اِنَّ  ile tekid edilmiş sübut ve istimrar ifade eden isim cümlesi, faide-i haber inkârî kelamdır. Cümlede îcâz-ı hazif sanatı vardır.  مِنَ الْاٰمِن۪ينَ  car mecruru,  اِنَّ ’nin mahzuf haberine mütealliktir. Haberin hazfi îcâz-ı hazif sanatıdır. 

Bu ayetin ikinci cümlesi, hazf edilmiş bir cümlenin devamı ve izahıdır. O cümle, durumu, ona delaletinden dolayı, bir de manasının son derece süratle gerçekleştiğini bildirmek için hazf edilmiştir. Yani Hz. Musa da asayı yere bıraktı; asa, bir uzun yılan oluverdi de hareket etmeye başladı. (Ebüssuûd)

Yalnızca bir isim cümlesi bile devam ve sübut ifade ettiğinden,  اِنَّ  ve isim cümlesi olmak üzere iki tekid içeren bu ve benzeri cümleler muhkem cümlelerdir.
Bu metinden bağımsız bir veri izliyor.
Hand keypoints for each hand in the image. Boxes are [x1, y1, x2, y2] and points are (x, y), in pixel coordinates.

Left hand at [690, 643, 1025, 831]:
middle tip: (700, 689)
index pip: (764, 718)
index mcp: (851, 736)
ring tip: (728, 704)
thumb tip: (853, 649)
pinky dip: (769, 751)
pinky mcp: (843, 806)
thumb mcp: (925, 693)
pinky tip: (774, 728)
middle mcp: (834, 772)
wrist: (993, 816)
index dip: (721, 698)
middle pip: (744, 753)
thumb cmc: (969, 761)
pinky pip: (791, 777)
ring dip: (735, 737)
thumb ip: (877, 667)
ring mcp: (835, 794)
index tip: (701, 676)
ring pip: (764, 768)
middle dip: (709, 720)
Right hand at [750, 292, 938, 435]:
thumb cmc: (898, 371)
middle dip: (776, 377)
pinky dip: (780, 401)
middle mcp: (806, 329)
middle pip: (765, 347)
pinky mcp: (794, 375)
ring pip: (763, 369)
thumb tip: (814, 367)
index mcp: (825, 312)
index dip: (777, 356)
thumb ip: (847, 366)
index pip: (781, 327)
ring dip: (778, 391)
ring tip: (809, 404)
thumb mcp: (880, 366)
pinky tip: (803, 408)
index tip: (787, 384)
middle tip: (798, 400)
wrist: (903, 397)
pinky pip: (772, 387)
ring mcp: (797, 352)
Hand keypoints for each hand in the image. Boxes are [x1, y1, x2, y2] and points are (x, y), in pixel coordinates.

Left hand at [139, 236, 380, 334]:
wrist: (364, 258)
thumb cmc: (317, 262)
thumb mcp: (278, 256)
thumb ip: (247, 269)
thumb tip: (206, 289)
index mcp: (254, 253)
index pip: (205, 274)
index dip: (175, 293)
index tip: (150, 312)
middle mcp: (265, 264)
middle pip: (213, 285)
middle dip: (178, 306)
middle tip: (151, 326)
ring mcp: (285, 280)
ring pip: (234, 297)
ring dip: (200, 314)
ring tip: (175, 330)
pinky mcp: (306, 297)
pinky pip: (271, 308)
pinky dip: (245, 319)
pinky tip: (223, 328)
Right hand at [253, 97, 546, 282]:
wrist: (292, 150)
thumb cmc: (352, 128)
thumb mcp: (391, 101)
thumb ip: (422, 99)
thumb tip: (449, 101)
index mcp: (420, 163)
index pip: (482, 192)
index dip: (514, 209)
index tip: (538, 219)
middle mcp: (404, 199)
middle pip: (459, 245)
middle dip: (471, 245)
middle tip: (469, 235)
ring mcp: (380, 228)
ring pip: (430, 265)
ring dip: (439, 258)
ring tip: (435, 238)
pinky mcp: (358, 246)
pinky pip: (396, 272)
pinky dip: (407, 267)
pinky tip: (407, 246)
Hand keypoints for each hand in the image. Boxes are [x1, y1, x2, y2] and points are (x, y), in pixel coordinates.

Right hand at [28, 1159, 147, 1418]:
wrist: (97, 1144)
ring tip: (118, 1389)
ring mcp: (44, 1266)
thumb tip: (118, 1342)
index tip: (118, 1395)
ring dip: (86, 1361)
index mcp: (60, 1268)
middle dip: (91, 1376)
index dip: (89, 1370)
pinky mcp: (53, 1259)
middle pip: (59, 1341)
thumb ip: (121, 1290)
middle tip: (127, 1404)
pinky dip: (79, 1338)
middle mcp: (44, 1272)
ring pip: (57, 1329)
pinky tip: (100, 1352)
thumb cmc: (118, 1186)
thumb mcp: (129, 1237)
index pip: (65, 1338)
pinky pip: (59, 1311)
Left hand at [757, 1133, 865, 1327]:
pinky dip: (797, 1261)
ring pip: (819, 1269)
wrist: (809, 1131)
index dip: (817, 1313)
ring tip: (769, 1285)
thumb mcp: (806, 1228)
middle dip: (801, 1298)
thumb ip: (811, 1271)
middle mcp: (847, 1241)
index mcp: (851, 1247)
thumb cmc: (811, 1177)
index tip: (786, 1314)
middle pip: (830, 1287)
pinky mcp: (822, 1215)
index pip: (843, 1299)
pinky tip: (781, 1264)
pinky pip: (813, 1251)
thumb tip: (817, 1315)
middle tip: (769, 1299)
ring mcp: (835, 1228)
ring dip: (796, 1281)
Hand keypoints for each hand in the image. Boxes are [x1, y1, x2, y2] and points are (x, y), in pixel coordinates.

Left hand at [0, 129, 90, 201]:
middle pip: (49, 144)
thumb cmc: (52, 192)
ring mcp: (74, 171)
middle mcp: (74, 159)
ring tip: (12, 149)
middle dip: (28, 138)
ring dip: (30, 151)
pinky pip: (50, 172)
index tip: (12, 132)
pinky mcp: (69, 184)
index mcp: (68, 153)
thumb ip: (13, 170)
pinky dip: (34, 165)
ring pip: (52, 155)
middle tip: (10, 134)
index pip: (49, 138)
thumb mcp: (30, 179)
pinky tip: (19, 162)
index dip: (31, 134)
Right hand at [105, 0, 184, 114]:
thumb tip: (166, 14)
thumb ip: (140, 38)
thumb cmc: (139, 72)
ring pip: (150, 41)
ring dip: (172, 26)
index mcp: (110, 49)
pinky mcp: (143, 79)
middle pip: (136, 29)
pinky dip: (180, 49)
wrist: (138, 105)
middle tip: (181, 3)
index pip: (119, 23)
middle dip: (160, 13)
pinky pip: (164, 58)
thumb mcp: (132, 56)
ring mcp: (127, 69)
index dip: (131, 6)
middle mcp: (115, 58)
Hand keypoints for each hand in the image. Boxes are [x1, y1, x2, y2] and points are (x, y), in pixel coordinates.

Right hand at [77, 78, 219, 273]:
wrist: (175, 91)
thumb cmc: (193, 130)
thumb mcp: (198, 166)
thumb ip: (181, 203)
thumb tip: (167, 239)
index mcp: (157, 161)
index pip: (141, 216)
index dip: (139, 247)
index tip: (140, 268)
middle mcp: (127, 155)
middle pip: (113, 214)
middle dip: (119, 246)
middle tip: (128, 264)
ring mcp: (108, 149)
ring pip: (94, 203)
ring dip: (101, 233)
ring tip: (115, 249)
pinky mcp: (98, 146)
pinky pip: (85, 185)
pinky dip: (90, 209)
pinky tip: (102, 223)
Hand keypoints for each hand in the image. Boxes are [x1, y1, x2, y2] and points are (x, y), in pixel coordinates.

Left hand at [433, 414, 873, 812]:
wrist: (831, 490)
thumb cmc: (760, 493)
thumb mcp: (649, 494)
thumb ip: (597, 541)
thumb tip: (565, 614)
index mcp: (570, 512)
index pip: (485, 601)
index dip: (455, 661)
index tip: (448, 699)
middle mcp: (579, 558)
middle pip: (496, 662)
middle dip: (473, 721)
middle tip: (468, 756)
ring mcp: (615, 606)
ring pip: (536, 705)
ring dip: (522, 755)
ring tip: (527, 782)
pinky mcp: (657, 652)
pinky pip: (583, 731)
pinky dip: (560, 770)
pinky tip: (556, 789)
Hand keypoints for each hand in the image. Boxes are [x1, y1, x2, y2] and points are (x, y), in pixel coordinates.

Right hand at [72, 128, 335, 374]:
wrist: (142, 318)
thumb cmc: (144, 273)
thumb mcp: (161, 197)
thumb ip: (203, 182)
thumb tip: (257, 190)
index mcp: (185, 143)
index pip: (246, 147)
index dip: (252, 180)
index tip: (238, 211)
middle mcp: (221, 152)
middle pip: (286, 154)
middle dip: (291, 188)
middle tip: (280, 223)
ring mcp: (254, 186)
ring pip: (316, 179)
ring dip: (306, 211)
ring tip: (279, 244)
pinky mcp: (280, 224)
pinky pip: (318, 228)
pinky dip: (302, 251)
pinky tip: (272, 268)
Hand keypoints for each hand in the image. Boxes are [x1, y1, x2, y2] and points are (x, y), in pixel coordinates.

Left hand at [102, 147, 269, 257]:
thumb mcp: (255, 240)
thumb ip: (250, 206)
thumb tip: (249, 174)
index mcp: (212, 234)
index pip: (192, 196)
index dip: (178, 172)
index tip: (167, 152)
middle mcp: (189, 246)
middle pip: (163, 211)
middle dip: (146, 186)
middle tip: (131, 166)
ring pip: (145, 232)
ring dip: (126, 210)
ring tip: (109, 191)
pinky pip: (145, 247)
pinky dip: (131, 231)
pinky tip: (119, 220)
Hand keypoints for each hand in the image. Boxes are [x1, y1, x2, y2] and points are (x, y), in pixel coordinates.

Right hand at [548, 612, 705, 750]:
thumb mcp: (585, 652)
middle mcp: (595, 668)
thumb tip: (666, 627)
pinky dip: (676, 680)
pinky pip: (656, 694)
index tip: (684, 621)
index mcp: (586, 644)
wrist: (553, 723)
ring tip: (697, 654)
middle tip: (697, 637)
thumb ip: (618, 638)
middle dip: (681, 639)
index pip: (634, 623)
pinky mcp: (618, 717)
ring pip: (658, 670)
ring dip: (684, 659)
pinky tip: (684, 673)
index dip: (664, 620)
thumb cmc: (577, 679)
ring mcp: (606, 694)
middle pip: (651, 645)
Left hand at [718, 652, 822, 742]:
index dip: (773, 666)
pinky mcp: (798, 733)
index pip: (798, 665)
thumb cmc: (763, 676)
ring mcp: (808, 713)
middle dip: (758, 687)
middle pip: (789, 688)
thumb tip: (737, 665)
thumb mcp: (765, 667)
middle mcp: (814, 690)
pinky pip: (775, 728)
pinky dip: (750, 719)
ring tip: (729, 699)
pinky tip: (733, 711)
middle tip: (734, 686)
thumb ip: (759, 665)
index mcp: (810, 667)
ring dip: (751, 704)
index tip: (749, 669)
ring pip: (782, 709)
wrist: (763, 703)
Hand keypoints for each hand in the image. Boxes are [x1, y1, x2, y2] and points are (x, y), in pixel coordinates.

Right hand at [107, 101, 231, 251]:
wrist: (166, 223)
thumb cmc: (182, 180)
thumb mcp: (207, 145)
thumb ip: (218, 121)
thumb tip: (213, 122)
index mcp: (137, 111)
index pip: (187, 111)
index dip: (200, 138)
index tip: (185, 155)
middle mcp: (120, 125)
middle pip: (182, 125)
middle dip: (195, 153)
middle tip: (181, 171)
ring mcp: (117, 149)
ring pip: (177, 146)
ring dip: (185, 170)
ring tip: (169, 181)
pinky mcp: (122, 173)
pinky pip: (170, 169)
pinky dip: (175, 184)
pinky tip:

İsim cümlelerinin asıl kuruluş sebebi; müsnedin, müsnedün ileyh için sabit olduğunu ifade etmektir. İsim cümlesinin haberi müfred ya da isim cümlesi olursa asıl konulduğu mana olan sübutu veya bazı karinelerle istimrarı (devamlılığı) ifade eder. İstimrar ifadesi daha çok medh ve zem durumlarında olur. (Fatma Serap Karamollaoğlu, Kur'an Işığında Belâgat Dersleri Meânî İlmi)

الْاٰمِن۪ينَ ’nin ism-i fail kalıbıyla gelmesi devamlılığa işaret etmiştir.